Mohammed was barely 15 years old when he started working at a spot selling coffee, with a salary not exceeding 150 dinars, in order to contribute to the provision of supplies and basic needs to his family.


“I feel like today was two days,” described the young Mohammed, his body possessed by fatigue and exhaustion during his long hours of work, in excess of the legal limit.


He returned back to the ninth grade with his talk about how his mother encouraged him to work in order to support her in home expenses, and to provide tuition for his sister--a request that prevents him from leaving work.


The increasing phenomenon of child labor is not accompanied by accurate statistics to measure the size of this phenomenon. The most recent ones date back to 2007 and showed that the number of children involved in labor amounted to about 33,000.


The Ministry of Labor has announced the start of a comprehensive national survey of child labor statistics in order to provide recent, comprehensive and reliable data, which will begin in the coming month of June.


The head of the ministry’s inspection directorate, Ayman Khawaldeh, pointed to the reasons for the non-issuance of recent studies, saying that the ministry was not able to conduct a comprehensive study and survey of all sectors and could only sufficiently conduct studies on a partial sample of sectors.



Poverty Draws Children to the Labor Market


The director of the Phoenix Center for Economic Studies, Ahmad Awad, confirmed that the expansion of poverty is one of the leading causes of the high rate of child labor.


Awad indicated that low income rates for some families contributes to their pushing their children into the labor market. Their opinion is that this keeps them from a state of destitution.


According to Nihaya Dabdoub, the director of the National Program to Reduce Child Labor, the decline in economic and social conditions played an important role in increasing this phenomenon which, in her view, has worsened over the last three years.


Awad alluded to the influx of Syrian refugees as having led to the prevalence of child labor.


“The outcome was that some organizations gave up in supporting them and providing for their basic needs,” he said.


Preliminary statistics conducted by the International Labour Organization show that approximately 30,000 Syrian refugee children have entered the labor market, in addition to Jordanian child laborers.


Ayman Khawaldeh anticipates that the number of child laborers exceeds 66,000, as a result of the involvement of Syrian child laborers.


Khawaldeh referred to the ministry’s implementation of 1800 inspection visits to employers during the past year, and the regulation of nearly 1,316 cases, including those of 900 Jordanian child laborers, and 420 Syrian child laborers, most of whom were females.


Studies show that 41% of children work in mechanical professions and 27% work in the catering sector or in the sale of coffee on the roadsides.

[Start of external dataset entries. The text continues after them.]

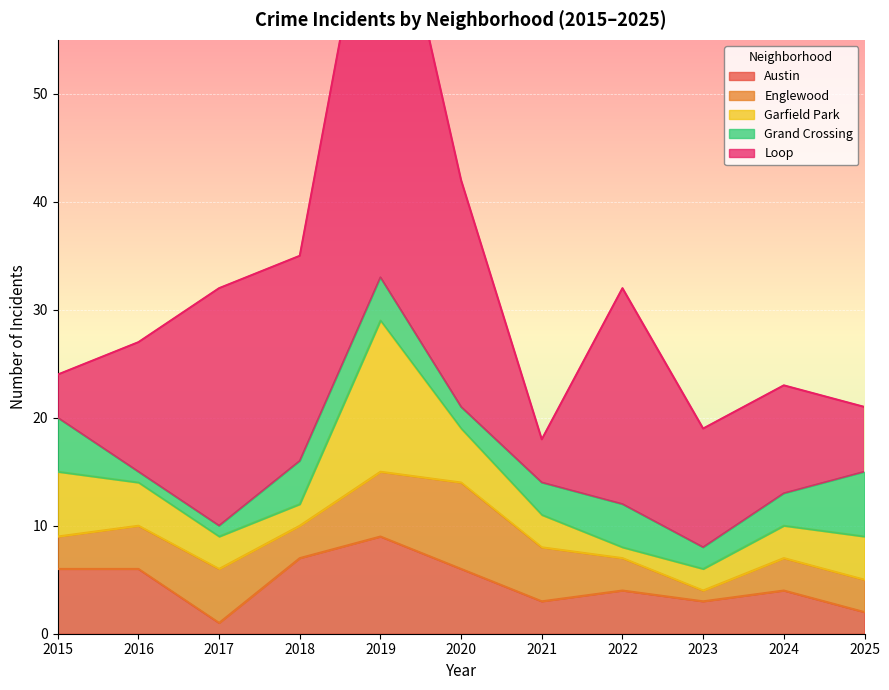

What is the difference between the Englewood values at 2015 and 2023?

2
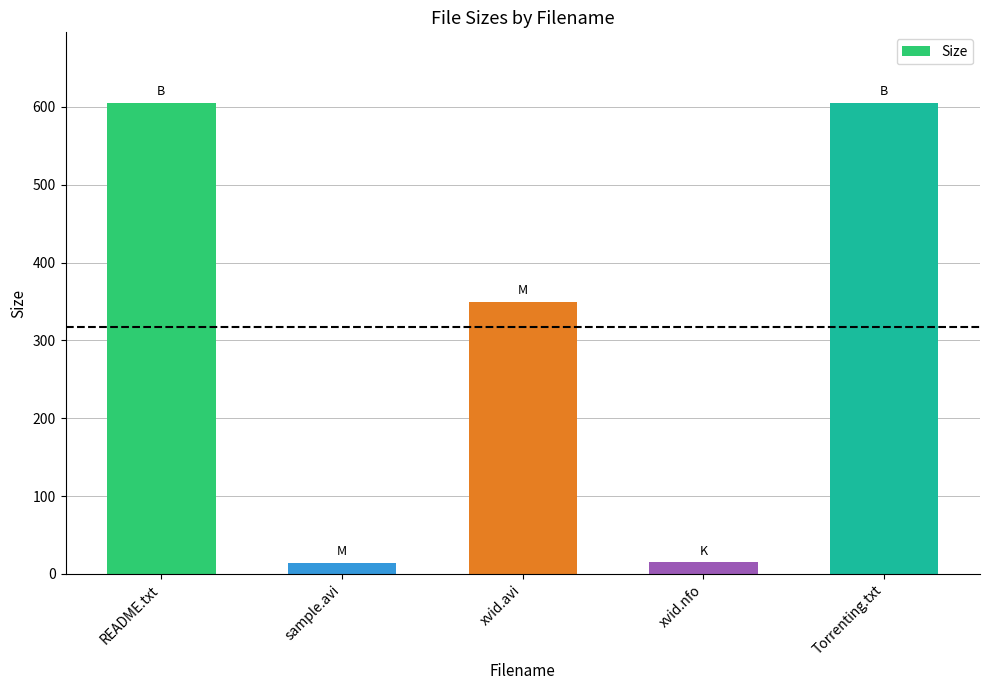

True or false: the data shows 14.2 at sample.avi.

True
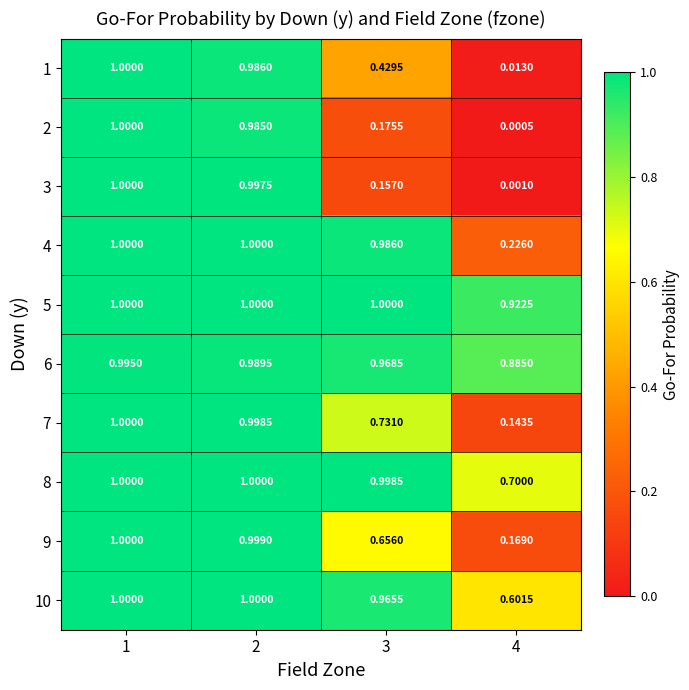

Is the value of 2 at 4 greater than the value of 5 at 1?

No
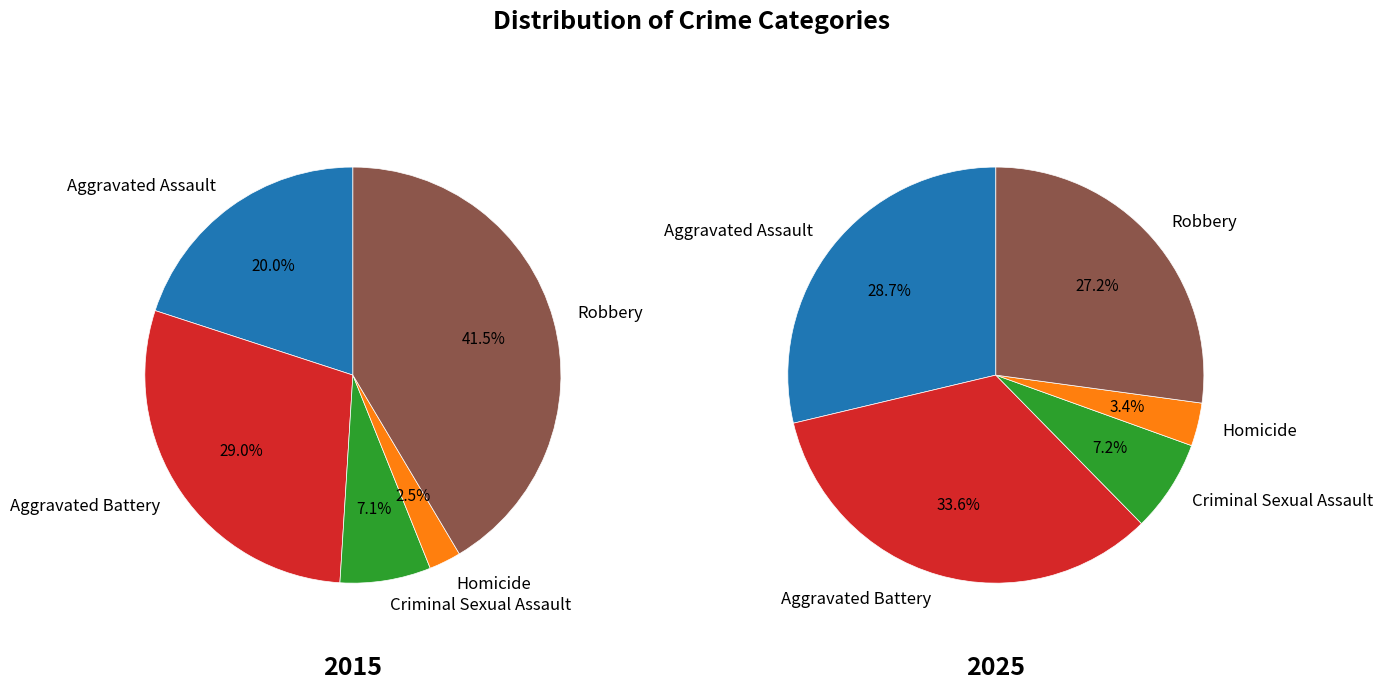

Count the number of slices in the pie.

5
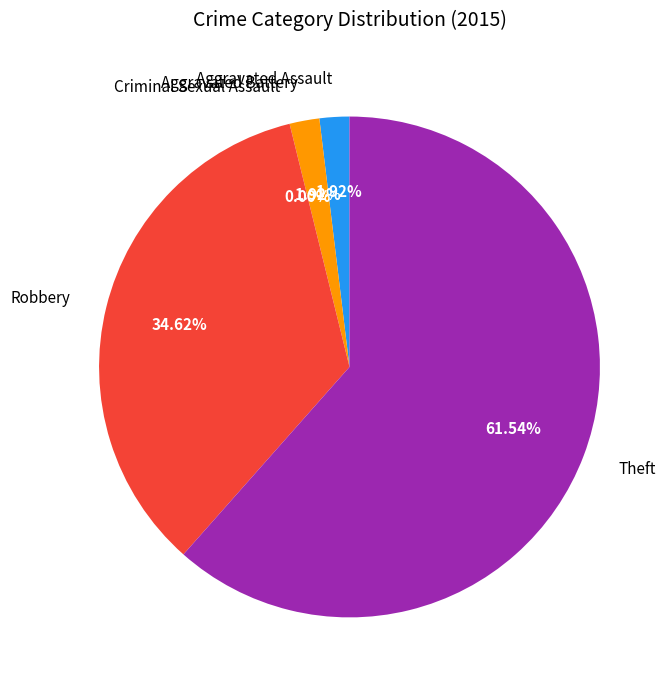

The Aggravated Assault slice represents 2% of the pie. True or false?

True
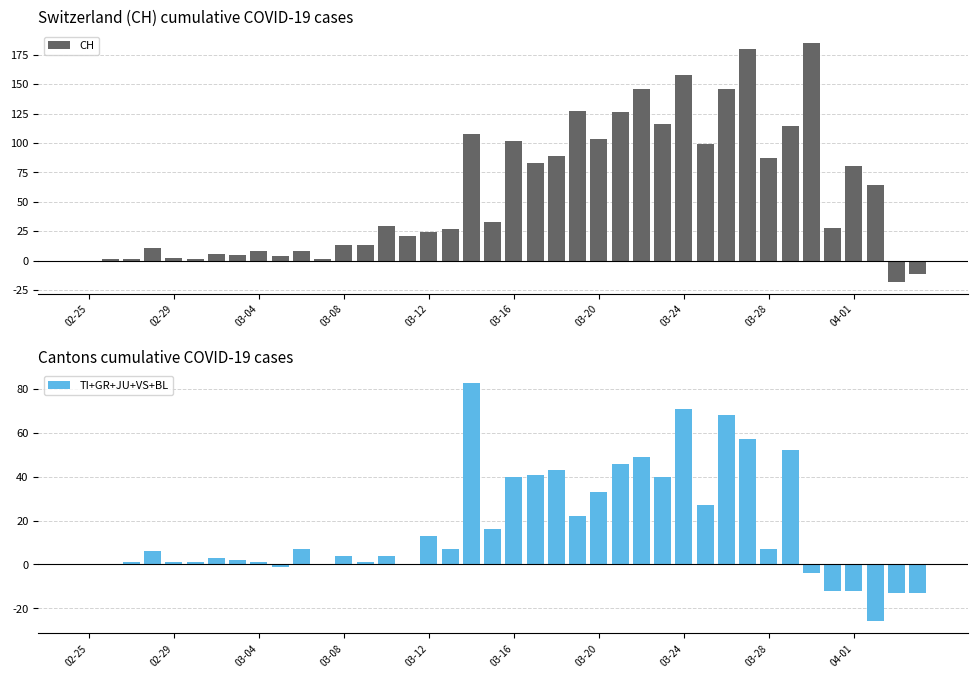

What is the spread (max minus min) of values at 23?

105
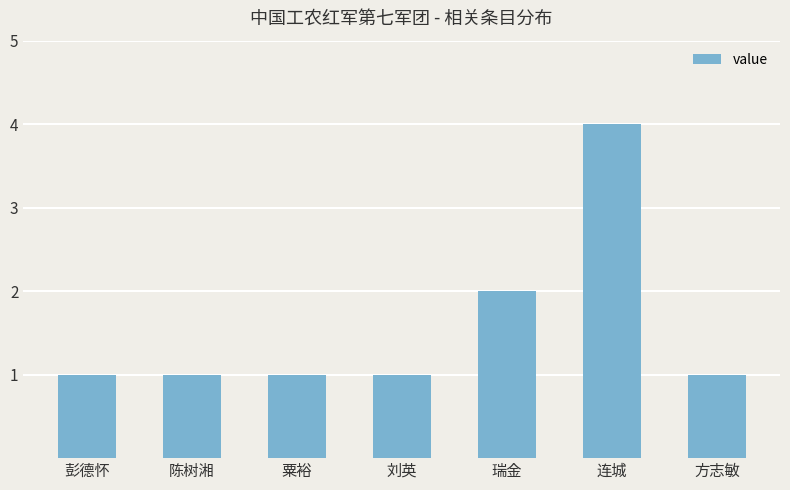

How many series are shown in this chart?

1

Regulations are Absent from Enforcement

Child labor is growing, despite legislation prohibiting their employment, according to Awad, which underlines the lack of effectiveness of that legislation on the ground, in addition to the misapplication of economic and development policies that do not take into account social conditions in helping to overcome this phenomenon.


The Labour Law in Article 73 prohibits the employment of children who have not obtained 16 years of age, and forbids the employment of children between the ages of 16 and 18 in hazardous work.



Overcoming Child Labor: Between Improving Conditions and Activating Laws

Ahmad Awad proposes that changing the realities of living and improving the economic conditions of life forms the basis of reducing the phenomenon of child labor, to within the universally accepted standards.


According to Khawaldeh, the ministry is working on sanctions against employers of child laborers, with fines ranging from 500 to 1,000 dinars for each month of employing the worker.


The ministry also has a social support center which works to find effective solutions to eliminating child labor through rehabilitating them and returning them to school.


On the occasion of the celebration of World Day Against Child Labour, which fell on Friday, June 12, the Ministry of Labor launched a special new administration to address the phenomenon of child labor.